Women borrow more, and because of the gender pay gap—wherein women earn 80 cents for every dollar paid to men—they also take longer to pay off their loans. The problem is even more severe for women of color.
And it’s getting worse for everyone. Indeed, the cost of a college education has skyrocketed by 103% since 1987, while household median income has risen a meager 14% in the same period. The student loan crisis has already become a centerpiece of 2020 presidential campaigns, with virtually every candidate voicing a position or supporting a policy to address it.

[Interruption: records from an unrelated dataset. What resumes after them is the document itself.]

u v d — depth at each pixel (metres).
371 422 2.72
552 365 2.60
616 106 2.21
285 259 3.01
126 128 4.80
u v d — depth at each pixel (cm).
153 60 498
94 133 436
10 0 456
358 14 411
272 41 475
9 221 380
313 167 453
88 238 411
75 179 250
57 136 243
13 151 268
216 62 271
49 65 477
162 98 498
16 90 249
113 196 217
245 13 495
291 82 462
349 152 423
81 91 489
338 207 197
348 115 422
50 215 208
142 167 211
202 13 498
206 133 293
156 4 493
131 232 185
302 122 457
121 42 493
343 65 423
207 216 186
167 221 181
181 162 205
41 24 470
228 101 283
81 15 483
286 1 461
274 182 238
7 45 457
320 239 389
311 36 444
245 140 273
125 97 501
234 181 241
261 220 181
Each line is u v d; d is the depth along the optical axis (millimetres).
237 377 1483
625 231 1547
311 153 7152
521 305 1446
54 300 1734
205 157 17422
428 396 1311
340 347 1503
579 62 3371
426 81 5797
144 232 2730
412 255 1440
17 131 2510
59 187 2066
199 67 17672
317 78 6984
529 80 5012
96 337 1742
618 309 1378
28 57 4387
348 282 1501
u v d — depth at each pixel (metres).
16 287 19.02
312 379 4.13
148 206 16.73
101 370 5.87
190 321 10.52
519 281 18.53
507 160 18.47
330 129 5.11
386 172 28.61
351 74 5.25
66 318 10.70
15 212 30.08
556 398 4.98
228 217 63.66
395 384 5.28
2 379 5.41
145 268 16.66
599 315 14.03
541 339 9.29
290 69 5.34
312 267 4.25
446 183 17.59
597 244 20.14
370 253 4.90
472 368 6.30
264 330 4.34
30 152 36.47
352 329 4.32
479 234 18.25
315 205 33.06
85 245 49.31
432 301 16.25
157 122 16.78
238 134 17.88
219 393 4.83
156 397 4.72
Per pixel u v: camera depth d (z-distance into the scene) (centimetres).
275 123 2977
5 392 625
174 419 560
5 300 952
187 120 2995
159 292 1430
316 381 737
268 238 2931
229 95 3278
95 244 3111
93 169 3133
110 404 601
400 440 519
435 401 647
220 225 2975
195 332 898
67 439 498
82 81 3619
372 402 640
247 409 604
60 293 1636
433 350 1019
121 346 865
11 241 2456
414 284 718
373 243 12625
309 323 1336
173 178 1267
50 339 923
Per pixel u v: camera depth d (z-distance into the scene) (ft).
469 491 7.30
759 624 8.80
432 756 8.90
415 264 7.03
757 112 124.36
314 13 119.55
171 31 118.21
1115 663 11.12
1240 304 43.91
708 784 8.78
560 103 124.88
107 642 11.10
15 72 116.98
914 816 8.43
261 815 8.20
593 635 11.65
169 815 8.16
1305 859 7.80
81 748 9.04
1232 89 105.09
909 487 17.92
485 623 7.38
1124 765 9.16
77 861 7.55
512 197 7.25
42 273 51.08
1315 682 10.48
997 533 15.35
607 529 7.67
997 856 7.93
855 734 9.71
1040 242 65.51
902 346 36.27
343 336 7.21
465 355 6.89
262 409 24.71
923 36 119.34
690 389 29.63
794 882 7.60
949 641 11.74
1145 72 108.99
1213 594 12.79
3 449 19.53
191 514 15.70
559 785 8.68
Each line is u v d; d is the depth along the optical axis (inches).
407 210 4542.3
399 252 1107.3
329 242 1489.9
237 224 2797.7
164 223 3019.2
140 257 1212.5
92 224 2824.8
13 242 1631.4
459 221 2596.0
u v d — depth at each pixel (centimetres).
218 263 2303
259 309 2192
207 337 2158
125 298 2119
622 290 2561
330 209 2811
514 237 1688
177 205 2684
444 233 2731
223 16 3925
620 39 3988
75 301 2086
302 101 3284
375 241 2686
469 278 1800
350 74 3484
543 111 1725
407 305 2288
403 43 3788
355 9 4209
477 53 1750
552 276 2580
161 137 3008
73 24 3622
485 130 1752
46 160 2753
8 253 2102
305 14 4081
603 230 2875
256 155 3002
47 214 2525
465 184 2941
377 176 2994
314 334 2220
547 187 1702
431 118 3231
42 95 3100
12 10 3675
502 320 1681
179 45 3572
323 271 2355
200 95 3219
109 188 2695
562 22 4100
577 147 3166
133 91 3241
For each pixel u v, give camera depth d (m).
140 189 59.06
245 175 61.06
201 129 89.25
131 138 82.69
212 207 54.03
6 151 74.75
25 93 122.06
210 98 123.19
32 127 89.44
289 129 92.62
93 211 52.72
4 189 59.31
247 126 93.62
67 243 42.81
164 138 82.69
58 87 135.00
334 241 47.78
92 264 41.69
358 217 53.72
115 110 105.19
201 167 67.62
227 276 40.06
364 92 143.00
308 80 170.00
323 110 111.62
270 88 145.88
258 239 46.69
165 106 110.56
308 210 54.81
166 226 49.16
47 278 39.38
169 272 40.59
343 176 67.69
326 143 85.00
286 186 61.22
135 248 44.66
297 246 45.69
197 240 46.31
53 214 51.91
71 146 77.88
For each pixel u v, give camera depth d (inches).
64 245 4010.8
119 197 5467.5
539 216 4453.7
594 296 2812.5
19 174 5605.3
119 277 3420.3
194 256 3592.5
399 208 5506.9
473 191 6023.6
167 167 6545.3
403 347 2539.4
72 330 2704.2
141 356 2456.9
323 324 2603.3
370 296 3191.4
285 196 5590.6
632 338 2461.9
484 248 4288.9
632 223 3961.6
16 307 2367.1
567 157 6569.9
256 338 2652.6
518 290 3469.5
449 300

Meanwhile, the Class of ’19 represents the most racially and ethnically diverse U.S. college student body ever—and women comprise a growing majority of students. Women earned 57% of bachelor’s degrees in 2019. In fact, women will outpace men in obtaining degrees at all levels of higher education.
“Despite all the advances women have made in education, they still face a pay gap from the moment they graduate,” says Churches. In an apples-to-apples comparison of workers one year out of college with the same education, hours worked and family responsibilities, women earned 7 percent less than their male counterparts, according to AAUW’s report Graduating to a Pay Gap.
Here are additional findings from AAUW’s recent analysis and other research:
- The student loan gender gap has nearly doubled in a recent four-year period, and women now graduate with an average of $2,700 more debt than men when earning a bachelor’s degree.
- Newly released data from the 2015-16 National Postsecondary Student Aid Study reveal that black women graduate with the most debt – $30,400 – compared to $22,000 for white women and $19,500 for white men.
- Women take about two years longer than men to repay student loans and are more likely to struggle economically as they do so. As a result, they often put off saving for retirement, buying a home or starting a business.
To address the student loan crisis, AAUW is calling on lawmakers to safeguard and expand Pell Grants and other forms of aid; to support efforts toward tuition- and debt-free options for students; and to help meet students’ academic and financial needs, including affordable access to child care. AAUW also advocates for policies and practices aimed at closing the gender pay gap; these include federal legislation like the Paycheck Fairness Act, which was recently approved by the U.S. House of Representatives, as well state and local bills promoting equal pay.
“As an organization committed to gender equity, we support policies that make higher education accessible to all students, protect student borrowers, and help eliminate the gender and race gaps in loan debt,” says Churches.